Un rapport dans la continuité : Ce rapport ne remet pas en cause l’avant projet de loi tout sécuritaire de Sarkozy ni le rapport très populiste de Bénisti. Même si cela est rédigé plus subtilement. Elle réaffirme les principes de base du secret partagé, de l’échange de l’information, la présence des travailleurs sociaux dans les commissariats, le rôle prépondérant du maire dans la coordination des acteurs, l’existence de fichiers informatiques et la vidéo-surveillance. Pour remplir ces objectifs le rapport fixe 6 axes :

- Axe statistique « mieux connaître pour mieux agir » Ce chapitre précise la nécessité de l’échange d’informations. Pour Madame Hermange, les informations déposées par les usagers des services sociaux sont disponibles.

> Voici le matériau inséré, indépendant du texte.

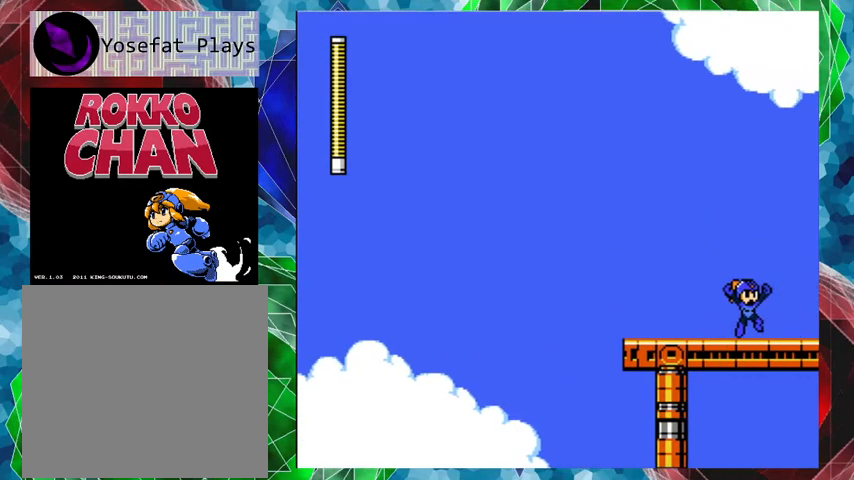
{"buttons": [], "left_stick": "center", "right_stick": "center", "events": []}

- Axe préventif « agir au plus tôt pour mieux prévenir ».Tout un catalogue de propositions dont certaines témoignent de la méconnaissance de la réalité par les rapporteurs. Des vœux pieux Par exemple, développer les professionnels de pédopsychiatrie alors que ce secteur est sinistré tant au niveau des moyens qu’au niveau des professionnels disponibles, créer des maisons vertes mais à moyens constants....la multiplication de points d’accueil et d’écoute notamment dans le milieu scolaire ( il va falloir qu’ils recrutent des médecins, des assistantes sociales scolaires et des infirmières scolaires et donc inverser leur politique actuelle). On retrouve par contre le renforcement du contrôle des familles avec des instances d’intervention précoce dans toutes les structures de la petite enfance ou école qui serait chargée « d’évaluer une situation potentielle de danger et proposer une orientation adaptée » et la notion d’un référent « pour chaque famille » pour mieux suivre les mineurs en grande difficulté.

- Axe institutionnel « rendre plus efficace l’action des services publics pour l’intérêt général ».C’est la reprise de l’essentiel du projet sarkozy. Les deux premiers objectifs concernent le renforcement des pouvoirs de la police et de la gendarmerie. Les deux suivants concernent les services sociaux et médicaux avec le référent adulte unique garant de la coordination des acteurs et des mesures et la création de consultants de psychiatrie de proximité, (il est défendu de rire).Ils replacent le maire comme coordinateur local des actions de prévention avec simplification du circuit de l’information et précisent les modalités de coopération entre état, mairie et conseil général dans le cadre des CLSPD (comité locaux de sécurité et de prévention de la délinquance). On y retrouve aussi le projet de formation commune travailleurs sociaux, enseignants et police, les travailleurs sociaux en commissariats, l’instauration du partage des connaissances et la mise en place d’une vidéosurveillance « intelligente ».

- Axe éducatif « adapter les réponses éducatives pour une protection améliorée ». La déclinaison des différents objectifs montre la primauté donnée à la sanction et à l’enfermement. « accélérer la mise en œuvre des centres pénitentiaires spécialisés pour mineurs comme le prévoit la loi Perben 1 et développer les centres éducatifs fermés ou renforcés, qui ont fait la preuve de leur efficacité ». Les mesures phares sont la responsabilisation des parents voire même leur pénalisation et l’injonction thérapeutique pour toute dépendance à toute toxicomanie alcool compris.

Les deux derniers axes stratégiques et politiques rassemblent des propositions de coopération inter-police au niveau européen. Le tout se termine par le souhait de faire de cette question une grande cause nationale débouchant sur un projet de loi qui intégrerait l’obligation de signalement. Le gouvernement avance dans ce projet d’une façon assez habile et beaucoup moins brutale mais réaffirme sa politique, la remise en cause de nos pratiques afin d’appliquer sa politique sécuritaire. Ce rapport confirme, si besoin était, la nécessité voire l’amplification de la mobilisation contre ces choix de société. Nous reviendrons en détail sur ce rapport avec plusieurs écrits du CNU ; un comparatif entre ce nouveau rapport et les textes de Sarkozy et Bénisti ; des analyses par secteur politique de la ville, aspect éducatif et prévention spécialisée, aspect médical, éducation nationale, aspect pénal et mineurs isolés.